Questions—(a) Are the regulations regarding abortions adopted by Pennsylvania constitutional? (b) Should Roe v. Wade be overturned?
Decisions—(a) Yes, all are constitutional except for the spousal notification decision; (b) No, the central holding of Roe v. Wade should be reaffirmed.
Reasons—J. O’Connor, J. Kennedy, J. Souter (5–4). These three justices, joined in part by J. Blackmun and J. Stevens, affirmed that “the essential holding of Roe v. Wade should be retained and once again reaffirmed.” This holding consisted of the recognition of the woman’s right to have an abortion without “undue interference from the State” prior to viability, the state’s right to restrict abortions after viability, and the recognition of a state’s interest in pregnancy during the entire process. The three justices writing for the Court traced the right of abortion to the “liberty” interest of the Fourteenth Amendment, going back through a long series of privacy precedents. The articulation of this liberty requires the judicial exercise of “reasoned judgment.” The three justices expressed great concern for the doctrine of stare decisis (adherence to precedents). The decision in Roe had not proved to be “unworkable,” but after two decades, it had created a strong “reliance interest” among women who have built careers around their power to control pregnancies. The Court contrasted the decision in Roe v. Wade to those in Lochner v. New York (1905), recognizing economic due process, and Plessy v. Ferguson (1896), providing for racial segregation. Unlike those cases, they did not believe that Roe was based on disproven theories. The Court’s legitimacy depends on appearing principled, and caving in to popular pressure against Roe would undermine the Court’s power. Unlike the central holding, the trimester formula outlined in Roe could be discarded. The three justices instead outlined an “undue burden” test (introduced in a previous case by O’Connor) that did not recognize the right to an abortion as a fundamental absolute right but one in which the state also had an interest. The majority believed the only provision of the Pennsylvania abortion law that created an undue burden was that of spousal notification, citing numerous studies showing that most wives already notify their husbands and arguing that, for others, such notification might lead to either physical or psychological spousal abuse.
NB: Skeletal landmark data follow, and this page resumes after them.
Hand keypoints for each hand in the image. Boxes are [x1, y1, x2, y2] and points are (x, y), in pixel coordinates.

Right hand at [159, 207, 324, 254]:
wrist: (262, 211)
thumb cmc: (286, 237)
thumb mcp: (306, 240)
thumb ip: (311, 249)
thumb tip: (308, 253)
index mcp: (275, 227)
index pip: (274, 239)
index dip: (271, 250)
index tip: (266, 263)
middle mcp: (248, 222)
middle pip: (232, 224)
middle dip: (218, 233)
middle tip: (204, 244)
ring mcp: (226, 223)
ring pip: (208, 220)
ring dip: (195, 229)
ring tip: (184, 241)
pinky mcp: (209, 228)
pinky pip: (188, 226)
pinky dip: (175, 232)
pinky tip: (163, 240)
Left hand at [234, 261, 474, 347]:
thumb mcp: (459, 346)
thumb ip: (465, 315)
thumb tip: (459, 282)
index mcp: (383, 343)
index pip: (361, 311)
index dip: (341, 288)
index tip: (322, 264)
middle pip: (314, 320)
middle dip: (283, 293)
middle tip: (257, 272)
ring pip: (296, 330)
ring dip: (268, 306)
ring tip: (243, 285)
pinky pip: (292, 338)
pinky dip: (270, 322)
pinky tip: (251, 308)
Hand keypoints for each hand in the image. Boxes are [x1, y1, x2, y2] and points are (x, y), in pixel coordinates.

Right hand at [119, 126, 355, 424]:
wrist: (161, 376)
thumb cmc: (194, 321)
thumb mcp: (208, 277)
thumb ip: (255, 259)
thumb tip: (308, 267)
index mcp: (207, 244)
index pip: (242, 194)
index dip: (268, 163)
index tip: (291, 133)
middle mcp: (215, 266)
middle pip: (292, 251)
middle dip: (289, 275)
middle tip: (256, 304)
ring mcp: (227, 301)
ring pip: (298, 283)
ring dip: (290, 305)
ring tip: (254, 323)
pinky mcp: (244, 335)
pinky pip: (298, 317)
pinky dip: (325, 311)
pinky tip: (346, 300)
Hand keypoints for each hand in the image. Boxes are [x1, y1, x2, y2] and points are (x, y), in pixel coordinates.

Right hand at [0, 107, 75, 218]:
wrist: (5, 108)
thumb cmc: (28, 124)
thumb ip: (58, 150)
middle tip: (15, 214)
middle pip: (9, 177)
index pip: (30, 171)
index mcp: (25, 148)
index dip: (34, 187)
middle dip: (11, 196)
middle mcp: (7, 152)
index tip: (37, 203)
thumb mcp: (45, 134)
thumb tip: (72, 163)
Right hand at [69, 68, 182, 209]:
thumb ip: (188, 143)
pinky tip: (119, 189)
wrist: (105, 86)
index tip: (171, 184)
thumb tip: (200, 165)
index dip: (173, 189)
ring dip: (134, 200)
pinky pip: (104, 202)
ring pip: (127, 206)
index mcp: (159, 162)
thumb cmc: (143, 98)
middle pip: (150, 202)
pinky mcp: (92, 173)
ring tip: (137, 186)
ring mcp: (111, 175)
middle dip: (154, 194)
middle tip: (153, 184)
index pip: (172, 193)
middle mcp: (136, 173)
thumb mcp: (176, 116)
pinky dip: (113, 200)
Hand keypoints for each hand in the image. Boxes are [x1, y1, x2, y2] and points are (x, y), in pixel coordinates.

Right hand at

J. Stevens agreed with the Court’s emphasis on stare decisis but feared that the state’s interest in abortion was not truly secular in nature. He believed that requiring women to be told certain information or requiring that they wait 24 hours for an abortion did impose an undue burden on them. J. Blackmun (the author of Roe v. Wade), also in partial concurrence and partial dissent, praised the courage of the three authors of the Court’s opinion but would subject all abortion restrictions to strict scrutiny and thought that the regulations at issue were all attempts by the state to conscript “women’s bodies into its service, forcing women to continue their pregnancies, suffer the pains of childbirth, and in most instances, provide years of maternal care.” He defended the trimester formula and faulted the chief justice’s dissent for its “stunted conception of individual liberty.”
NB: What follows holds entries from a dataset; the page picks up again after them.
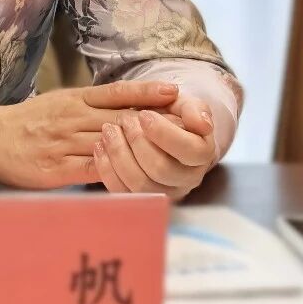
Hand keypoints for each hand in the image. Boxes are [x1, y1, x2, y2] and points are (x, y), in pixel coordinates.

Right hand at [0, 80, 180, 189]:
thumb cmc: (26, 121)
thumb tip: (126, 108)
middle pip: (121, 118)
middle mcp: (72, 119)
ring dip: (141, 147)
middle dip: (155, 121)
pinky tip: (138, 175)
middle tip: (188, 122)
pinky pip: (92, 171)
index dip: (146, 92)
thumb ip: (88, 106)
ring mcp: (64, 144)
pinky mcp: (56, 169)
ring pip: (110, 144)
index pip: (116, 93)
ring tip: (173, 149)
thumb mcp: (58, 103)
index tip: (175, 91)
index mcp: (73, 100)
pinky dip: (116, 172)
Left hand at [93, 95, 217, 199]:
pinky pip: (122, 192)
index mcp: (202, 155)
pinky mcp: (142, 198)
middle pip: (161, 169)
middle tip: (123, 120)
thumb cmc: (174, 116)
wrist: (161, 130)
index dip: (163, 132)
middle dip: (137, 142)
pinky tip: (100, 147)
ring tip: (108, 131)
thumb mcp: (186, 105)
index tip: (144, 114)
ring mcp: (165, 192)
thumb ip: (195, 109)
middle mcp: (187, 179)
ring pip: (140, 184)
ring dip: (119, 155)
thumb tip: (202, 124)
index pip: (189, 150)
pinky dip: (107, 170)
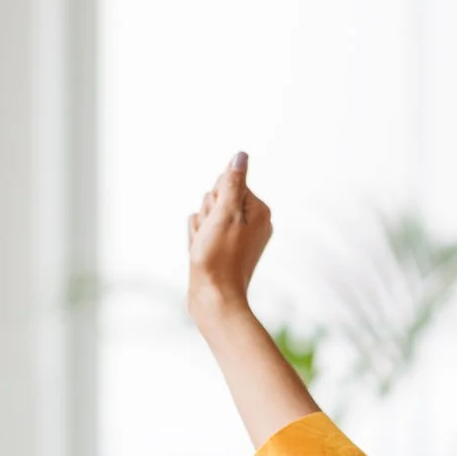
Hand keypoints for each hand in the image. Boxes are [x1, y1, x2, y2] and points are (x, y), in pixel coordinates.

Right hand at [188, 152, 271, 329]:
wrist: (215, 299)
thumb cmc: (219, 258)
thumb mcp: (225, 214)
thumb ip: (232, 183)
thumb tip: (240, 156)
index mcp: (258, 210)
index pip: (227, 183)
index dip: (215, 200)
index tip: (217, 220)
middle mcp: (252, 222)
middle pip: (216, 198)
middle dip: (206, 215)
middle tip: (210, 237)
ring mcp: (237, 236)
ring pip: (206, 216)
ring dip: (199, 229)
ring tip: (205, 249)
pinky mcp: (224, 249)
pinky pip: (203, 232)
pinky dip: (198, 242)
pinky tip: (201, 256)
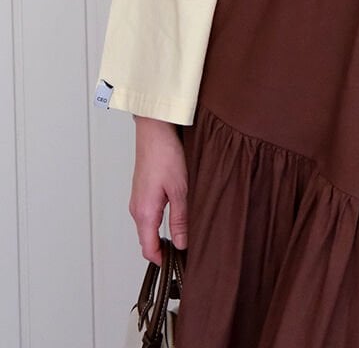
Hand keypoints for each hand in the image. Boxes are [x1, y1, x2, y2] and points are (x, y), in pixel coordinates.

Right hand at [129, 116, 187, 262]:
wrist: (154, 129)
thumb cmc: (165, 154)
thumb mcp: (180, 189)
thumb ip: (181, 219)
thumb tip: (182, 244)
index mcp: (144, 212)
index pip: (149, 249)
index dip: (162, 261)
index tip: (178, 266)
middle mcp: (136, 209)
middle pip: (147, 240)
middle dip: (163, 251)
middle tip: (184, 255)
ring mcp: (137, 199)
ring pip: (148, 227)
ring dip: (161, 236)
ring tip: (182, 238)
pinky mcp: (141, 191)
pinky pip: (148, 215)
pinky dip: (158, 222)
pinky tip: (175, 216)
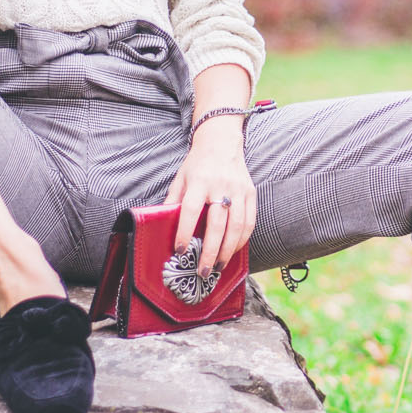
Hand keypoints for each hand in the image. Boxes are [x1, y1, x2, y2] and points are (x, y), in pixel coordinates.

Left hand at [166, 123, 256, 278]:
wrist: (221, 142)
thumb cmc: (197, 163)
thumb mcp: (180, 179)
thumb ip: (173, 202)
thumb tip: (160, 227)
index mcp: (199, 181)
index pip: (191, 210)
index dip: (185, 231)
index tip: (180, 250)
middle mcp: (220, 185)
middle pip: (217, 224)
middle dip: (210, 251)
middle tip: (204, 270)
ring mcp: (238, 190)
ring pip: (237, 226)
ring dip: (228, 250)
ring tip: (218, 266)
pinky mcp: (250, 193)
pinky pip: (250, 221)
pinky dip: (242, 240)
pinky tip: (233, 251)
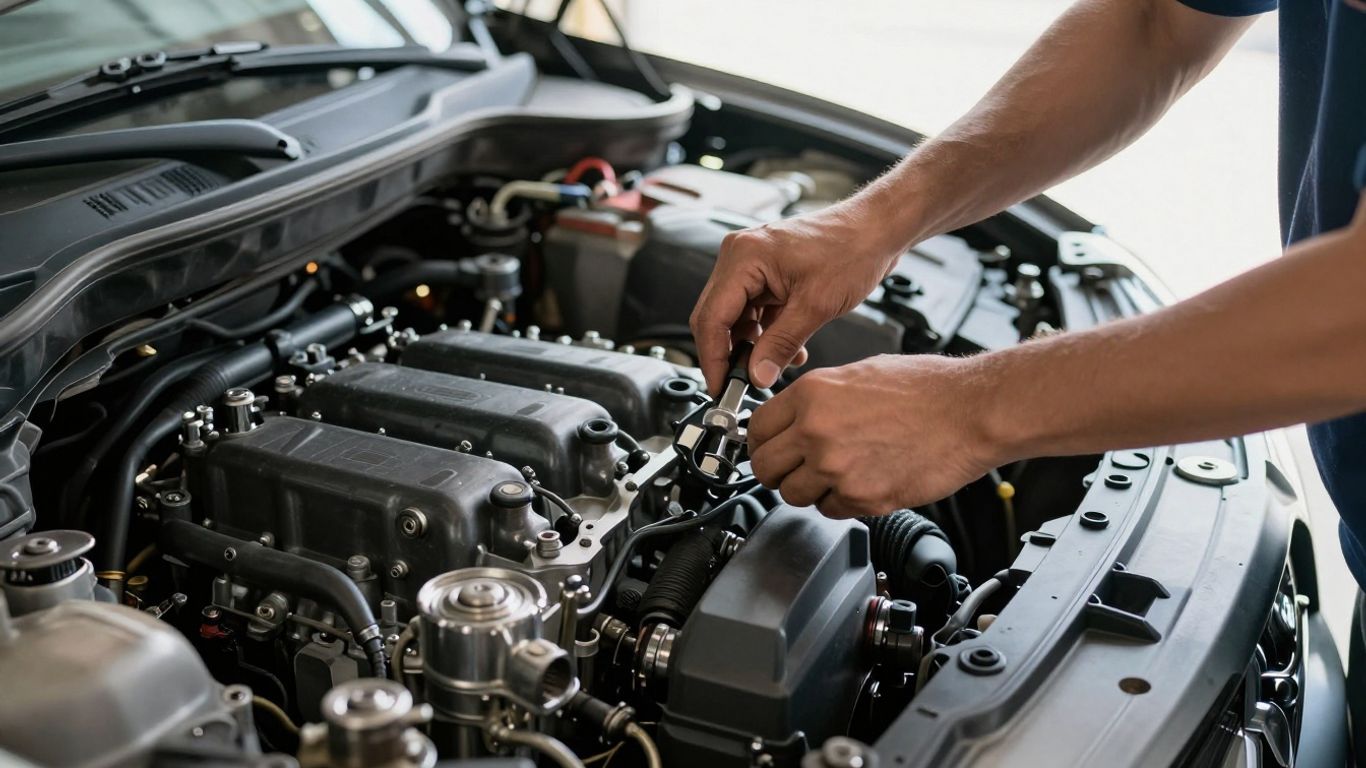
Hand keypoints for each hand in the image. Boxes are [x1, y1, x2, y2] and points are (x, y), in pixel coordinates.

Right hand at [689, 201, 906, 393]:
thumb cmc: (852, 249)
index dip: (712, 358)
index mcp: (744, 257)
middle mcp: (740, 257)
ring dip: (752, 347)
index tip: (721, 387)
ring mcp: (752, 265)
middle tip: (741, 386)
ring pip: (734, 319)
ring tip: (775, 367)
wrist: (876, 230)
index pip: (710, 317)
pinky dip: (766, 335)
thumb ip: (781, 344)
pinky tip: (790, 351)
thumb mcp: (816, 305)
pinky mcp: (766, 275)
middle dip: (729, 355)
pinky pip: (754, 313)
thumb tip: (757, 376)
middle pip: (716, 318)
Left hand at [747, 354, 1002, 517]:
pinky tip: (862, 481)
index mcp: (811, 395)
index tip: (768, 448)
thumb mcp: (858, 374)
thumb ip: (817, 399)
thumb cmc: (926, 388)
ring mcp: (836, 469)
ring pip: (792, 495)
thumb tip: (793, 418)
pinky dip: (841, 502)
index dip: (760, 441)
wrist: (969, 411)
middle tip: (792, 469)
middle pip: (764, 468)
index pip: (756, 429)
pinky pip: (830, 510)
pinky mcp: (862, 498)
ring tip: (835, 474)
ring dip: (808, 489)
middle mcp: (816, 432)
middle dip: (775, 471)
C.J. Rehnquist accused the majority of retaining the “outer shell” of Roe but of beating “a wholesale retreat from the substance of that case.” He would overrule Roe, leaving the issue to individual states. He argued that this case did not present a real “reliance interest.” He did not think that the Court should rule with a view toward public opinion and faulted the “undue burden” test as being even less precise than the previous “strict scrutiny” formula. Rehnquist favored upholding all parts of the Pennsylvania law.
J. Scalia’s dissent attempted to answer one-by-one the arguments of the Court for adhering to stare decisis in this case and viewed the plurality opinion as an indication that “The Imperial Judiciary lives.” Like Rehnquist, Scalia believed public opinion was irrelevant to judicial decision-making but believed that the Court’s original decision in Roe v. Wade to declare abortion a guaranteed national liberty, rather than leaving the matter at the state level, had largely led to the unrest that the Court was attempting to ignore.